Gelukkig bestaat er een modernere versie van het echolood, het multibeam-echolood. Die van ons zendt niet één, maar 288 geluidsbundels tegelijkertijd uit. Een groot aantal van deze bundels doet twee metingen tegelijk, zodat we per uitgezonden geluidspuls niet één, maar 432 dieptemetingen krijgen. De bundels staan niet evenwijdig aan elkaar, maar gespreid zoals je de vingers van je hand kunt spreiden. We hebben dus een soort waaier van geluidsbundels loodrecht onder het schip. Met slechts een paar keer heen en weer varen, in hetzelfde patroon zoals je gras maait, maken we dus heel snel heel veel nauwkeurige dieptemetingen in ons onderzoeksgebied. Dit werk doen we meestal ‘s nachts, wanneer bijna iedereen slaapt. De volgende ochtend controleer ik de metingen en maak ik een kaart.
De grootte van het gebied dat je op een nacht in kaart brengt hangt af van de diepte van het water. De geluidspulsen weerkaatsen als een driehoek onder het schip. Vaar je in ondiep water, wordt je bundel minder breed. De breedte van de bundel is ongeveer vijf keer de waterdiepte. Bij een diepte van 500 meter is de bundel dus 2,5 kilometer breed.
Sedimenten
We kunnen nog meer doen met de metingen van het multibeam-echolood. De sterkte van het teruggekaatste geluidssignaal zegt namelijk iets over het sediment – zand, klei, koraalriffen – op de zeebodem. Een zachte bodem, zoals slappe klei, kaatst weinig geluid terug; het geluid dringt makkelijk de bodem in. Zand is harder dan klei en kaatst sterker. Een koraalrif bestaat uit kalksteen en kaatst nog meer geluid terug. Een kaart van de sterkte van het teruggekaatste geluidssignaal is dus eigenlijk een kaart van het sediment op de zeebodem.
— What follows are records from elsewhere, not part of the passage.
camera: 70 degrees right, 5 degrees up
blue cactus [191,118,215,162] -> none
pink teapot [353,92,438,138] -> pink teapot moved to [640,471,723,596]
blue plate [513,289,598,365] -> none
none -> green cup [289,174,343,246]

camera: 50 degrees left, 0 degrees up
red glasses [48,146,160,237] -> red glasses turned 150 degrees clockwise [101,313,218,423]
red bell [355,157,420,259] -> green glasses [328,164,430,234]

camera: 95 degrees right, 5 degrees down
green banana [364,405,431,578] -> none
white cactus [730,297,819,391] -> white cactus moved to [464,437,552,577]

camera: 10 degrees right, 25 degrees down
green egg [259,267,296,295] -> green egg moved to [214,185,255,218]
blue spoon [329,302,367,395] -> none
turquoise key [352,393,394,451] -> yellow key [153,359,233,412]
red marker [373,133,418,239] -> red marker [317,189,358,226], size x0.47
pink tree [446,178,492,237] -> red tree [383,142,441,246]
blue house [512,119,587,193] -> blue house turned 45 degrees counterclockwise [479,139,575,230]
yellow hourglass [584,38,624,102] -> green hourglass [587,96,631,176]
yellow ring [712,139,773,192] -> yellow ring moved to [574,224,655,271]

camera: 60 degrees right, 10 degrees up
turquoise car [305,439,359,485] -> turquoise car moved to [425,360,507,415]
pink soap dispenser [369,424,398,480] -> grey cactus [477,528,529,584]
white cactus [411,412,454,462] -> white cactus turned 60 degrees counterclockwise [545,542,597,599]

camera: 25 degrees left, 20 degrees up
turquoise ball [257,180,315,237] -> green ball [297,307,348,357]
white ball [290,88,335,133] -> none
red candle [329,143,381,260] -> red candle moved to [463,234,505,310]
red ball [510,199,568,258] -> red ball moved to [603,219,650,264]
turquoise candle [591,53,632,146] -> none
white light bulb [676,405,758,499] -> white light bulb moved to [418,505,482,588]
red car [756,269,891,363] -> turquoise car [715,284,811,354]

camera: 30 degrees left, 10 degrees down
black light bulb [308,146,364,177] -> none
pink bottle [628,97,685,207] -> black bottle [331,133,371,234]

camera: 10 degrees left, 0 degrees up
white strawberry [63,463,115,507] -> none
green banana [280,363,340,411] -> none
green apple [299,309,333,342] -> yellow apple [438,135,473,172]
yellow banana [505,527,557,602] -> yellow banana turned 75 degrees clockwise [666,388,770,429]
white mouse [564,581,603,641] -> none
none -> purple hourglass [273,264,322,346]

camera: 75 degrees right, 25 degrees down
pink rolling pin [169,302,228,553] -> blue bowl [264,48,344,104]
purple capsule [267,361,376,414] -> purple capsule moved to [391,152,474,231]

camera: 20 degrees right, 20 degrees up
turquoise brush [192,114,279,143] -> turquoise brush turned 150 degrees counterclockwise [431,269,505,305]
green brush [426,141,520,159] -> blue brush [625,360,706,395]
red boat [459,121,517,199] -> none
Een van de meest opvallende dingen die we zagen, waren plekken waar sediment massaal naar beneden was gevallen. Het was regelmatig heel stijl, zulke diepe geulen hadden we totaal niet verwacht. We verwachtten dat het eiland te klein zou zijn voor dit soort grote afschuivingen. Normaal krijg je die alleen bij grotere eilanden waar veel erosie plaats vindt. Heel bijzonder, hier valt nog veel te onderzoeken.